Wichita (Emma Stone), Tallahassee (Woody Harrelson), Columbus (Jesse Eisenberg) and Little Rock (Abigail Breslin) pay their respects to a fallen hero in Zombieland

Movie summary: A shy student trying to reach his family in Ohio, a gun-toting tough guy trying to find the last Twinkie, and a pair of sisters trying to get to an amusement park join forces to travel across a zombie-filled America. (IMDb)

It took me a while to give Zombieland a go when it first came out, with the movie coming across at the time as US, and lesser, version of Shaun of the Dead. The thing is, I'd say the comparison still stands, but this movie is by no means 'lesser'.

And, to be fair, the comparison between the two movies only really comes from the meshing of comedy and zombie movies, with a central romance to act as a third pillar shoring the movies up.

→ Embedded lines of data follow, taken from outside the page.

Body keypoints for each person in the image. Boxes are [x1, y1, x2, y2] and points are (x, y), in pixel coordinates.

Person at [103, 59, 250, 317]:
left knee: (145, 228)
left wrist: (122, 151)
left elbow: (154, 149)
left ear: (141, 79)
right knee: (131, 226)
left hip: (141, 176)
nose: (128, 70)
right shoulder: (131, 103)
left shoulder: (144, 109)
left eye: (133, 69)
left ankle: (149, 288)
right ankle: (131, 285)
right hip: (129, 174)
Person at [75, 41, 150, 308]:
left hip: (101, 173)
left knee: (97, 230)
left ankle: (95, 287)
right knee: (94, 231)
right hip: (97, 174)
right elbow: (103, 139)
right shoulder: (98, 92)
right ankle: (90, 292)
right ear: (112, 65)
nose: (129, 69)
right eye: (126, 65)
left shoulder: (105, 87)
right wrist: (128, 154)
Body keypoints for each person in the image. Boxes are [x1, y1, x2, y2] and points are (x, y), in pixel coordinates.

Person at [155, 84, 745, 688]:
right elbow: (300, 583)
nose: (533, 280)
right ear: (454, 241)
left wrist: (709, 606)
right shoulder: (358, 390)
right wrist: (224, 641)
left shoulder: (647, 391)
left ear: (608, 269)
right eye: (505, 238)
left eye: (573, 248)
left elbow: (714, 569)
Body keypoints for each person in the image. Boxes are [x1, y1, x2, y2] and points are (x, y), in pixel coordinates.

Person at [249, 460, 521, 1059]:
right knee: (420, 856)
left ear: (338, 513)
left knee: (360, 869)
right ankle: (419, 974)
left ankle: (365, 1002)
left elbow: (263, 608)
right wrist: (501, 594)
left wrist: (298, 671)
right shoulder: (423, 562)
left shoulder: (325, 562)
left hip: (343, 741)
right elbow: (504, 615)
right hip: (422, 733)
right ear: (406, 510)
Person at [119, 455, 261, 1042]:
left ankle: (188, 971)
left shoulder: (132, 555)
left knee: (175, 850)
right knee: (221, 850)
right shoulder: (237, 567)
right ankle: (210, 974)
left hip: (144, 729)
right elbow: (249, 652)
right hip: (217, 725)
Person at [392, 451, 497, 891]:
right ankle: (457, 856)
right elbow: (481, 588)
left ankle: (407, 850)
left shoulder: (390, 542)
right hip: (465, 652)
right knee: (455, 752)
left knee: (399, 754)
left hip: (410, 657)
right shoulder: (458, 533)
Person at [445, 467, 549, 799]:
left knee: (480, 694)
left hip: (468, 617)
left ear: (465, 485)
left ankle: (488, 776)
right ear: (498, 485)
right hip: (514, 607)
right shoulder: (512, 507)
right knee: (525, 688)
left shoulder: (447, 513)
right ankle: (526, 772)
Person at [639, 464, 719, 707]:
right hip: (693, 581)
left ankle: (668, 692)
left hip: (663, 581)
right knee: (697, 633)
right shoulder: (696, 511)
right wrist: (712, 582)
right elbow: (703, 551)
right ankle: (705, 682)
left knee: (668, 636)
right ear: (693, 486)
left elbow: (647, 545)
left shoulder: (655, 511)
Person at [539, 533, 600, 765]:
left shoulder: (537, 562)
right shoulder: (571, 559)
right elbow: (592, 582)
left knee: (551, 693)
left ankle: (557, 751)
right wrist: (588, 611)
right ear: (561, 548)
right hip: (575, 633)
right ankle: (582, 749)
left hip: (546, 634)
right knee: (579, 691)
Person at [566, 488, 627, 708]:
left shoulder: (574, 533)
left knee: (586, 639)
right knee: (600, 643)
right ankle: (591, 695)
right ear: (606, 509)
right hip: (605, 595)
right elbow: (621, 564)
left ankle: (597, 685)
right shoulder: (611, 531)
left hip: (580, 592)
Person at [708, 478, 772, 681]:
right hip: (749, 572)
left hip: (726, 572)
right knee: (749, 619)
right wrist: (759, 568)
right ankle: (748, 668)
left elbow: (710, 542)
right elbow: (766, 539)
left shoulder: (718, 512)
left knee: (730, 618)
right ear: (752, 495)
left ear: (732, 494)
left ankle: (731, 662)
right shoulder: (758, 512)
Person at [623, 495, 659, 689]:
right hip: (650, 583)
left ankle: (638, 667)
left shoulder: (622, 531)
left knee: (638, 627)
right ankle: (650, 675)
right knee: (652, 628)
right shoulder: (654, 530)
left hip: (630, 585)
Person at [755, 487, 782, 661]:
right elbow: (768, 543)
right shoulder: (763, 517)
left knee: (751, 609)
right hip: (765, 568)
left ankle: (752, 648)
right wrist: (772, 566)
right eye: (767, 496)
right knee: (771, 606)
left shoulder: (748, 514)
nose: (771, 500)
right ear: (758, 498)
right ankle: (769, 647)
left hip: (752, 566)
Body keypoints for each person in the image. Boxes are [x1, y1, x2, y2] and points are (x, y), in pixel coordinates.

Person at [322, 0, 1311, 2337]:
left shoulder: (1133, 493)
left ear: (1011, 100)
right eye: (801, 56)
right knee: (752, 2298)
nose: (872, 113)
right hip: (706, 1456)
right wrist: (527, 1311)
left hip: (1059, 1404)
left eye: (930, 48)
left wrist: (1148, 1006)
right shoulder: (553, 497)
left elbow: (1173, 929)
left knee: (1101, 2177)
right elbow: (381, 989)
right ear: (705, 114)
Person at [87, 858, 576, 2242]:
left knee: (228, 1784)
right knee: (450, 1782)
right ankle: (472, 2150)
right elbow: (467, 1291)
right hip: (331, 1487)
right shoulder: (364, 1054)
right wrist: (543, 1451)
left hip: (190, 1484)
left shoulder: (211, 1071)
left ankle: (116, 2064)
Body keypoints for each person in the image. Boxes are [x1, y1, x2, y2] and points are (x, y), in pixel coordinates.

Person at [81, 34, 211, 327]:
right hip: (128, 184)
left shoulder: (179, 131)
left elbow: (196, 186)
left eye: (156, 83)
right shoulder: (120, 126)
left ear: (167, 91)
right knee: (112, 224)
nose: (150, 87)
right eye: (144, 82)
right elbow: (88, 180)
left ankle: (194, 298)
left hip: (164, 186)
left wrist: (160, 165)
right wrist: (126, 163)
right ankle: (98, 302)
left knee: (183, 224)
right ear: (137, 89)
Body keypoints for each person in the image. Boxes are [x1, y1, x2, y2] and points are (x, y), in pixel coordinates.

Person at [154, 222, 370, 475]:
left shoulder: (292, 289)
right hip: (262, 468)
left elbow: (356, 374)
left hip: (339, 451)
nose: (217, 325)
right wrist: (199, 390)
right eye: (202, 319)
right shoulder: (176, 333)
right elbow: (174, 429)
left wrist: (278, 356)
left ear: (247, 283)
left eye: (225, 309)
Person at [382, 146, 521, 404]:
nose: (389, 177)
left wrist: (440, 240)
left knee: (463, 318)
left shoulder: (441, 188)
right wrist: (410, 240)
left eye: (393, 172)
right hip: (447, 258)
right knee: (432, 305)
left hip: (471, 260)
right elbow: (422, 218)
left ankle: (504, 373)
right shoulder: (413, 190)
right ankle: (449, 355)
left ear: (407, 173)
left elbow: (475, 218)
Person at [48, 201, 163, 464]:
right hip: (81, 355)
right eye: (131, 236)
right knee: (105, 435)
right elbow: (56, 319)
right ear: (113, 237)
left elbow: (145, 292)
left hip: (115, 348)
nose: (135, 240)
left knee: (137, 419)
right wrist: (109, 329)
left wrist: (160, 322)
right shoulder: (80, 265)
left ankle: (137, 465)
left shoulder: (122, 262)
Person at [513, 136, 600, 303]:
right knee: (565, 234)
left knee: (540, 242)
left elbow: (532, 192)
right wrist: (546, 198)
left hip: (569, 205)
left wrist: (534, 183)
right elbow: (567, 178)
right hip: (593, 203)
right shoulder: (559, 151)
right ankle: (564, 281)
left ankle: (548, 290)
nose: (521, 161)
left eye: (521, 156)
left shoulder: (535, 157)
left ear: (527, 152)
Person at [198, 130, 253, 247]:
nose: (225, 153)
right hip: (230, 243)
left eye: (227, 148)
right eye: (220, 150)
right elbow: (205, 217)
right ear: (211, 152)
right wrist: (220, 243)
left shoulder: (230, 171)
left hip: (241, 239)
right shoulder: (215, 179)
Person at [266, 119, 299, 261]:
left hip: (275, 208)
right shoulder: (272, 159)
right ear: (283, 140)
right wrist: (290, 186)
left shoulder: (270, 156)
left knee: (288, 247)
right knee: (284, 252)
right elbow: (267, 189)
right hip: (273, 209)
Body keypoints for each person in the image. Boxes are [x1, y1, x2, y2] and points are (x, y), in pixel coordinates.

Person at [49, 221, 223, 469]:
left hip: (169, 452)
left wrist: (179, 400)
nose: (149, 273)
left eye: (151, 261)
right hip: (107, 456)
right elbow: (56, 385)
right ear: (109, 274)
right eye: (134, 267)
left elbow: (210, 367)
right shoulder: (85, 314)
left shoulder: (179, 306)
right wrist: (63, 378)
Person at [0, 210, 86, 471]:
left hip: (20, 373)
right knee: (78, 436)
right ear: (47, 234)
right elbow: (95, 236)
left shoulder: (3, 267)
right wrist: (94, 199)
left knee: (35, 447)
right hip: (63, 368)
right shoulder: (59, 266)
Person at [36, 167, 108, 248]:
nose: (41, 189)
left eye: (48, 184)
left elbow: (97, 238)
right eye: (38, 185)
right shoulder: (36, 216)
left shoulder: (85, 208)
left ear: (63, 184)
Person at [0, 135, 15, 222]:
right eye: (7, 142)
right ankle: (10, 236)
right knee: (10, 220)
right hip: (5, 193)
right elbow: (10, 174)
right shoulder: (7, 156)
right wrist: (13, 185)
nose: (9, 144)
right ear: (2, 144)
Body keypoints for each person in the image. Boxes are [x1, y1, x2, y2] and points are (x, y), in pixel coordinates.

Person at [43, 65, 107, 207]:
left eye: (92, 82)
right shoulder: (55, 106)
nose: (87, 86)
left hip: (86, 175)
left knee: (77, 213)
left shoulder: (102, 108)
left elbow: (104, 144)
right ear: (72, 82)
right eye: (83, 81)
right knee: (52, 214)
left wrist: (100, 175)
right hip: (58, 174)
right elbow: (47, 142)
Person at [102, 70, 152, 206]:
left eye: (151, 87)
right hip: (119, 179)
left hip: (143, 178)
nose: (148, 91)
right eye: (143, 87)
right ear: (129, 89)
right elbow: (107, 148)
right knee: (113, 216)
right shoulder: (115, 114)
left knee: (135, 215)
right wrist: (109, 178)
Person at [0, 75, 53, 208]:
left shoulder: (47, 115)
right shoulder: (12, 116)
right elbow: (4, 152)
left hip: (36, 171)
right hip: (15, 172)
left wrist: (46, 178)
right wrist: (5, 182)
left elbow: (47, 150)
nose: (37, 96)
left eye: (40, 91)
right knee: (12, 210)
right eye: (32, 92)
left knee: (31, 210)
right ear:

Both films try for different tones and certainly different characters to make them both worth a watch.

The characters are really what make both movies special, although my favourite if the lot is probably Woody Harrelson's Tallahassee. It's tough to describe his character thanks to how complex he is, which is pretty incredible for a movie like Zombieland.

You could simplify things and say that he's a jerk with a heart of gold, but that neither explains why he acts like a jerk in the first place and nor does he have a heart of gold, instead gradually opening up across the movie's duration.

Honestly, the reason Tallahassee stands out is that he's definitely larger than life, but never unrealistically so, with there always being a funny moment to undercut his bombast, or a more human moment to realise that he's really putting on an act and not actually like he behaves.

This is also my favourite Jesse Eisenberg performance too, despite how great he also was in The Social Network. He's playing an awkward, stereotypically-geeky type as Columbus, but his character isn't quite that shallow either, with some clear lines that he will not allowed to be crossed too.

Emma Stone is also fantastic as Wichita, and it's very easy to see why someone like Columbus would fall for her so fast. She's virtually a femme fatale for most of the movie, but - much like Tallahassee - she opens up considerably by the time Zombieland is over.

Rounding out the quartet is Abigail Breslin as Little Rock, who arguably gets less development or depth than the others, because - as flashbacks show - she's been subverting people's expectations of her before the end of the world happened anyway. While I can't fault her performance at all, there's a certain something lacking in Little Rock's character that just holds her back half a step from the others.

Tallahassee (Woody Harrelson) and Columbus (Jesse Eisenberg) hunt for Twinkies in Zombieland

I don't think it's really any particular fault of the writing, more a necessary drawback to that type of character full-stop. I think if you were to try and make Little Rock more complex, it'd be a completely different movie and it would probably require the character being aged up considerably.

Outside of Little Rock, the writing is rock-solid, coming from the writers of both Deadpool movies, Rhett Reese and Paul Wernick. Back when they were announced as the writers for the Merc with a Mouth, I knew they'd be fine precisely because of how this movie acted as an almost perfect test run for that type of film.

Superpowers aside, there's a lot of shared substance between Zombieland and Deadpool, including fourth-wall breaking with Columbus acting as narrator for the audience here, and even Tallahassee talking to the camera at one point.

Much like Deadpool, it all feels entirely appropriate to the movie's tone and premise, acting as one of the main differences between Zombieland and Shaun of the Dead. The latter might have sly winks at the audience, the former doesn't even think about being subtle about it.

My only real criticism is about how generic everything looks - although I'm not really sure that's the right word. Zombieland just isn't a particularly interesting film from a visual standpoint outside of the group destroying a store and the finale at an abandoned amusement park.

It's lucky then that the characters and those playing them are just so damned good. There's a sequel coming out in 2019 which will mark a decade since this movie was released and the visuals are the only part of Zombieland that I think require any kind of improvement - as far as anything else goes, I'll be very, very happy with more of the same.

Zombieland is a really great film centred by fantastic performances from the central foursome. It's funny and sweet while being filled with blood and gore - a dirtier and rougher US equivalent to Shaun of the Dead. It's really, really funny and I can't wait for the sequel.